TALKING POINT
TALKING POINT
Making stock farmers
take out disease
insurance policies
has some deep
implications, as
Neil Datson
demonstrates
Never imagine that a policy is too unreasonable for politicians to support it. After a change of rules by the EU agriculture council, DEFRA, prodded enthusiastically by the Treasury, is developing a new wheeze. Livestock farmers are to be forced to pay at least part of the cost of notifiable disease insurance. Initially it will be for slaughter under welfare schemes, although the Treasury wishes to extend it to the compulsory slaughter of infected stock. (Under current EU rules they have to fund the slaughter of infected stock, so they may have difficulty with this part.) At risk of seeming smug, I told you so (Talking Point, Apr 6, 01).
When the idea briefly emerges into the light of public awareness, the logic, for the why-oh-why? school of ranters in the national media, will be inescapable.
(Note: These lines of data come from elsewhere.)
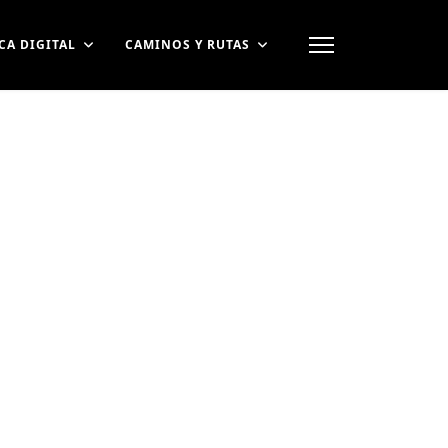
CA DIGITAL
CAMINOS Y RUTAS
contraseña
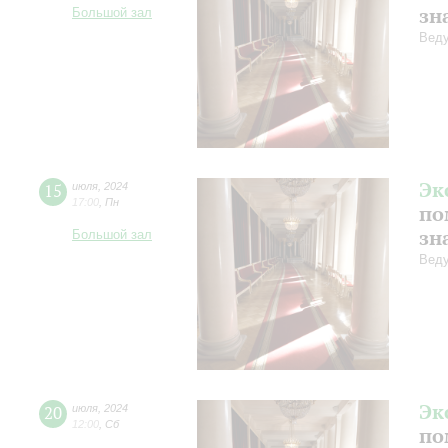
зн
Большой зал
Веду
Эк
15
июля
,
2024
17:00
,
Пн
по
зн
Большой зал
Веду
Эк
20
июля
,
2024
12:00
,
Сб
по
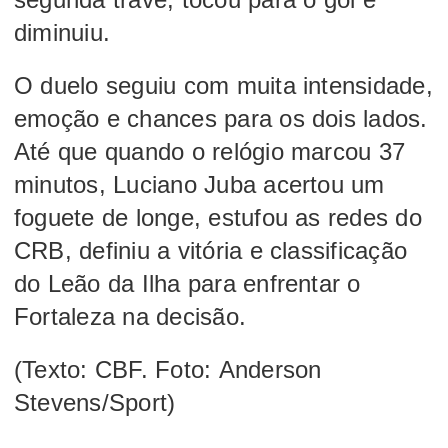
diminuiu.
O duelo seguiu com muita intensidade,
emoção e chances para os dois lados.
Até que quando o relógio marcou 37
minutos, Luciano Juba acertou um
foguete de longe, estufou as redes do
CRB, definiu a vitória e classificação
do Leão da Ilha para enfrentar o
Fortaleza na decisão.
(Texto: CBF. Foto: Anderson
Stevens/Sport)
Other business people pay their own insurance premiums, why not farmers?
The most obvious reason, the reason that government spin doctors will do their best to stop the media noticing, is that only the government can protect the nations flocks and herds from notifiable diseases.
In Australia such insurance would be commercially feasible, as no visitor is allowed to bring in so much as a cheese sandwich. And there are no meat imports from countries where notifiable diseases are present. In the UK, which has the closest thing in the developed world to an open-door policy on food, the naturally risk-averse insurance industry will only offer cover at ruinous premiums.
Supposing the policy is pushed through – and it is almost certain to be in some form or other – then the governments interest in policing food imports would drop even further. To take the extreme position, should there be no cost to the Treasury from a future outbreak of foot-and-mouth, then there is no point in it spending money on preventing an outbreak. The money can be more usefully spent, perhaps on hiring more spin doctors.
With even laxer import controls, risks and therefore premiums would go up even further. Thus there is a beautiful internal logic for a government that appears to believe that the only good farmer is a bankrupt one.
However, there is a further point that needs teasing out. Farmers will not be forced to take out insurance against notifiable disease. Farmers will be forced to take out insurance against the executive, against the government itself.
That is because farmers are not paid if and when their stock contract disease; they are paid if and when the government destroys their stock. It may seem a pedantic point, but it is highly significant. It could lead to some very profitable times for lawyers.
As a small-scale cereal and beef producer, who retails all the meat that the farm produces, I have little immediate interest in the F&M slaughter policy. Faced with the alternative of massive insurance premiums I would be far better off vaccinating my cattle. Even were that impossible, and my cattle contracted F&M, I have read that they could be allowed to suffer the disease and recover naturally. I know almost nothing of the law but I would surely have a strong case if I were to demand the choice of how best and most economically to protect my stock and my interests.
What is being proposed must surely be a first in the history of democracy. The government wishes to make a part of the electorate take out insurance against its policies.
Perhaps theyre trying to tell us something?